Essa assimetria comunicacional revela que não basta estar presente nas redes: é necessário compreender sua lógica, seus códigos culturais, suas estéticas e suas gramáticas. A política digital exige rapidez, criatividade, afetividade e capilaridade – elementos que demandam uma renovação nas formas de atuação política e institucional.
A Geração Z
A chamada Geração Z, formada por jovens nascidos a partir do final dos anos 1990, é o primeiro grupo social verdadeiramente nativo digital. Cresceram conectados, com acesso a múltiplas fontes de informação, expostos a discursos plurais e contraditórios. Essa geração desenvolve formas próprias de se engajar politicamente, que muitas vezes escapam aos formatos tradicionais da militância.
Estudos em ciências sociais aplicadas indicam que o engajamento dessa geração está mais ligado a causas do que a ideologias. A luta por direitos LGBTQIA+, o combate ao racismo, a pauta ambiental, o feminismo e o anticapacitismo são temas que mobilizam jovens por meio de vídeos curtos, memes, desafios e outras linguagens da cultura digital.
Embora essa forma de participação seja, por vezes, criticada como “superficial” ou “instantânea”, é preciso reconhecer que ela traduz um novo modo de ser político, que valoriza o engajamento simbólico, a performance digital e o ativismo de rede.

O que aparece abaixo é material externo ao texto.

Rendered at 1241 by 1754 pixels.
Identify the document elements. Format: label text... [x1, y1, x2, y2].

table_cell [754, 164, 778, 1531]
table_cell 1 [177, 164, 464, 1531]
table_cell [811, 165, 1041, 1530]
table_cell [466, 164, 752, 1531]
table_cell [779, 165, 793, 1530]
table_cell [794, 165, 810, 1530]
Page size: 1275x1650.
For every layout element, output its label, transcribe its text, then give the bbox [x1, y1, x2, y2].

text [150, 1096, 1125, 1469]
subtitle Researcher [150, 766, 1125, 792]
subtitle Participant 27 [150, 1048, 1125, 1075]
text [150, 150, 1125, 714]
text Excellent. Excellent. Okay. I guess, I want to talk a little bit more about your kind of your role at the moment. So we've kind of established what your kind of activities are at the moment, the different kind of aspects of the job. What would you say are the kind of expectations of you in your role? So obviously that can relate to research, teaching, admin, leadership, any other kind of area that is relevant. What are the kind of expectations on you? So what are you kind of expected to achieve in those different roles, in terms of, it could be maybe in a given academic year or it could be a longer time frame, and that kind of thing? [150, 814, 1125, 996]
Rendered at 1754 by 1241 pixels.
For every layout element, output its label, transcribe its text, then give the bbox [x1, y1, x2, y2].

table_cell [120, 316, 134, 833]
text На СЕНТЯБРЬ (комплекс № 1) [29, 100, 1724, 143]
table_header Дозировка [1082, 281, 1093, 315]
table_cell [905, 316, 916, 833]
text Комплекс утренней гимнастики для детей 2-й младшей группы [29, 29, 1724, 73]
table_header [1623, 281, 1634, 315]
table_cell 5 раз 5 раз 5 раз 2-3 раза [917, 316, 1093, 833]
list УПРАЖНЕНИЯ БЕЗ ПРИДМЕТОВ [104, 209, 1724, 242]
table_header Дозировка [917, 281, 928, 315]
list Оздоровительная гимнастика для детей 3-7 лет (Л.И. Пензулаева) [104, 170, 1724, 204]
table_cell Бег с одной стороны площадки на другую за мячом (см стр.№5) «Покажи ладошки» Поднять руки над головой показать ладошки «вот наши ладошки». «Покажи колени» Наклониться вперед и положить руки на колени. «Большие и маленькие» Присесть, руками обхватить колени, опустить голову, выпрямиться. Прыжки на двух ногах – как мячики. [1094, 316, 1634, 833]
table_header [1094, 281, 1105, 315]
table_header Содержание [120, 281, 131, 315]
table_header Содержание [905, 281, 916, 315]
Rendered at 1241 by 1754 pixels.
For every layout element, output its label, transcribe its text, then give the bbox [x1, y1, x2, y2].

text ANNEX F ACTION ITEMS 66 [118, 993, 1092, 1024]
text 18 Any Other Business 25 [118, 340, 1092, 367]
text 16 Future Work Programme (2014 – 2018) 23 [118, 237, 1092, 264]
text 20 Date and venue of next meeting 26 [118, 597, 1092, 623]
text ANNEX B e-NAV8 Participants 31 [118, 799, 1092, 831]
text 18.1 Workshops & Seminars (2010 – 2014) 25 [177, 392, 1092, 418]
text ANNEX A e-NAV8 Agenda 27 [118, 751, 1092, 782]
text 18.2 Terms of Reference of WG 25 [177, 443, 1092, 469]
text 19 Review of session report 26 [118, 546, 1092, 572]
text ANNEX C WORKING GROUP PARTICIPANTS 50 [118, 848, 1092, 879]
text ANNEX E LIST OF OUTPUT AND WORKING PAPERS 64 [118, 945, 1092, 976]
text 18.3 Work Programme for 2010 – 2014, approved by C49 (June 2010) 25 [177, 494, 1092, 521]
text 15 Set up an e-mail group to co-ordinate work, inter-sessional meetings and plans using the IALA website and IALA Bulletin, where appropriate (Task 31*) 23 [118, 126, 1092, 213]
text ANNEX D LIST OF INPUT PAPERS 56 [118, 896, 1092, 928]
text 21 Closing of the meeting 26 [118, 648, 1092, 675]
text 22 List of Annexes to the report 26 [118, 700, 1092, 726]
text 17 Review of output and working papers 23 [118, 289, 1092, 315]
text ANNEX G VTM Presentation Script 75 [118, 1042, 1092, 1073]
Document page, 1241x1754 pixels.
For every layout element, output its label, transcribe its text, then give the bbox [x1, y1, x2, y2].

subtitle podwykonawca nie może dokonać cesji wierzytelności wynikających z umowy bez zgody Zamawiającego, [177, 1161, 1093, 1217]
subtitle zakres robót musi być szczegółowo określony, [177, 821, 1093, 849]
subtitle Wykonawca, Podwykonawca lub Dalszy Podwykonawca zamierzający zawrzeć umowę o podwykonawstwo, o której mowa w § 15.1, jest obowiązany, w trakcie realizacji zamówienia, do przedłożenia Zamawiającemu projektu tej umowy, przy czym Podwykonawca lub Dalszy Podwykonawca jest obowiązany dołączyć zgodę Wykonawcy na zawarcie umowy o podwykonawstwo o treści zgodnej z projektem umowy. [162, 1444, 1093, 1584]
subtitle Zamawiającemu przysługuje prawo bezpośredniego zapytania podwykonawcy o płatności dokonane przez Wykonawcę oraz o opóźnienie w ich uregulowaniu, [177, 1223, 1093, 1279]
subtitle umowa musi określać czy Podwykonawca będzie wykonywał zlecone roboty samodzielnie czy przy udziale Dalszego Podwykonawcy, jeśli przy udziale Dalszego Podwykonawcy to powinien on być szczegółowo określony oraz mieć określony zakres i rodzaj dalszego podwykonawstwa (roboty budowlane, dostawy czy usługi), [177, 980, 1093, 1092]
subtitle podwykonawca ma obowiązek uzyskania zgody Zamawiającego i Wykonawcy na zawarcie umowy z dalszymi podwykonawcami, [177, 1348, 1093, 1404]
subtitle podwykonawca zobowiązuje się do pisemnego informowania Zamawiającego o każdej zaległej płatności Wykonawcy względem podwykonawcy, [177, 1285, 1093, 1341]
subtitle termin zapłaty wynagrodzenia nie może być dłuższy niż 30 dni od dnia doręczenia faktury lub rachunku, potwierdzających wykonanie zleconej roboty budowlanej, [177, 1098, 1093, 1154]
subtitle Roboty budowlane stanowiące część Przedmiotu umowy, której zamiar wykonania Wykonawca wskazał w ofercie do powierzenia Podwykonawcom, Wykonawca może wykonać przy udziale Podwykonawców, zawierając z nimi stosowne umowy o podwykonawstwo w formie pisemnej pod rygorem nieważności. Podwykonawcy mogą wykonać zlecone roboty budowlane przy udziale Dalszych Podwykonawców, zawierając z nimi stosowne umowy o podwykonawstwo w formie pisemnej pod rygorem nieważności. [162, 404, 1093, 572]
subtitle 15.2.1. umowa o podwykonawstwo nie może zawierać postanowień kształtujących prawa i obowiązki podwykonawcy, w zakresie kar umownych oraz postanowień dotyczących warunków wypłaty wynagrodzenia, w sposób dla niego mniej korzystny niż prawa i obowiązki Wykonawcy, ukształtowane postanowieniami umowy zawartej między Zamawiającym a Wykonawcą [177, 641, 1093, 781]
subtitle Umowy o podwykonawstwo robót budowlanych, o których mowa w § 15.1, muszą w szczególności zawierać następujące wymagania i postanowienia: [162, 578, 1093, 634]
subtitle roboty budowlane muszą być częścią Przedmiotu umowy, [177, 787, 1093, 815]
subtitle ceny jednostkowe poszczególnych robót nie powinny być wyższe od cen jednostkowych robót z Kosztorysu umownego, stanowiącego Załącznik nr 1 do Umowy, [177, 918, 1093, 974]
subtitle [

A filósofa Judith Butler (2004) já apontava para a dimensão performativa da ação política, em que o corpo, a imagem e a linguagem se tornam instrumentos de resistência.
Portanto, a questão central não é julgar a “profundidade” da participação, mas entender os códigos dessa nova cultura política. Ignorar isso significa perder a oportunidade de mobilizar uma geração que, embora crítica e conectada, carece de estruturas de acolhimento político mais horizontais e abertas à inovação.
Considerações finais
A participação social na era das redes digitais não substitui as formas tradicionais de mobilização, como as manifestações de rua, os conselhos participativos, os partidos políticos ou os sindicatos. Ao contrário, ela se soma a essas formas, oferecendo novas possibilidades de articulação, de visibilidade e de resistência.
No entanto, essas possibilidades trazem também desafios: a desinformação, a polarização, a vigilância de dados e a fragilidade das instituições diante do poder das plataformas privadas. A democracia digital exige, portanto, não apenas conectividade, mas também regulação, educação crítica, soberania tecnológica e capacidade de organização coletiva.
Mobilizar a Geração Z e os novos sujeitos digitais é tarefa urgente. Isso requer ouvir, dialogar e aprender com os modos contemporâneos de engajamento. As redes sociais, embora capturadas muitas vezes por lógicas mercantis, ainda são terreno fértil para a construção de uma esfera pública mais inclusiva, diversa e potente. Entre a rua e o feed, a luta política continua – e se reinventa.
*Thiago de Oliveira Machado, assistente social, é doutor em Política social pela Universidade do Estado do Rio de Janeiro (UERJ).
Referências
BOURDIEU, Pierre. O poder simbólico. Rio de Janeiro: Bertrand Brasil, 1990.
BUTLER, Judith. Problemas de gênero: feminismo e subversão da identidade. Rio de Janeiro: Civilização Brasileira, 2004.
CASTELLS, Manuel. Redes de indignação e esperança: movimentos sociais na era da internet. Rio de Janeiro: Zahar, 2013.
MARSHALL, T. H. Cidadania, classe social e status. Rio de Janeiro: Zahar, 1967.
SANTOS, Boaventura de Sousa. Democracia e participação: o exemplo do orçamento participativo. São Paulo: Cortez, 2002.
SANTOS, Milton. A natureza do espaço: técnica e tempo, razão e emoção. São Paulo: Hucitec, 1996.
SOLANO, Esther; ORTELLADO, Pablo. Bolsonarismo: da cultura do ressentimento à política do ódio. In: MORAES, Reginaldo Prandi (org.). Direita, volver! O retorno do autoritarismo no Brasil atual. São Paulo: Fundação Perseu Abramo, 2018. p. 89–108.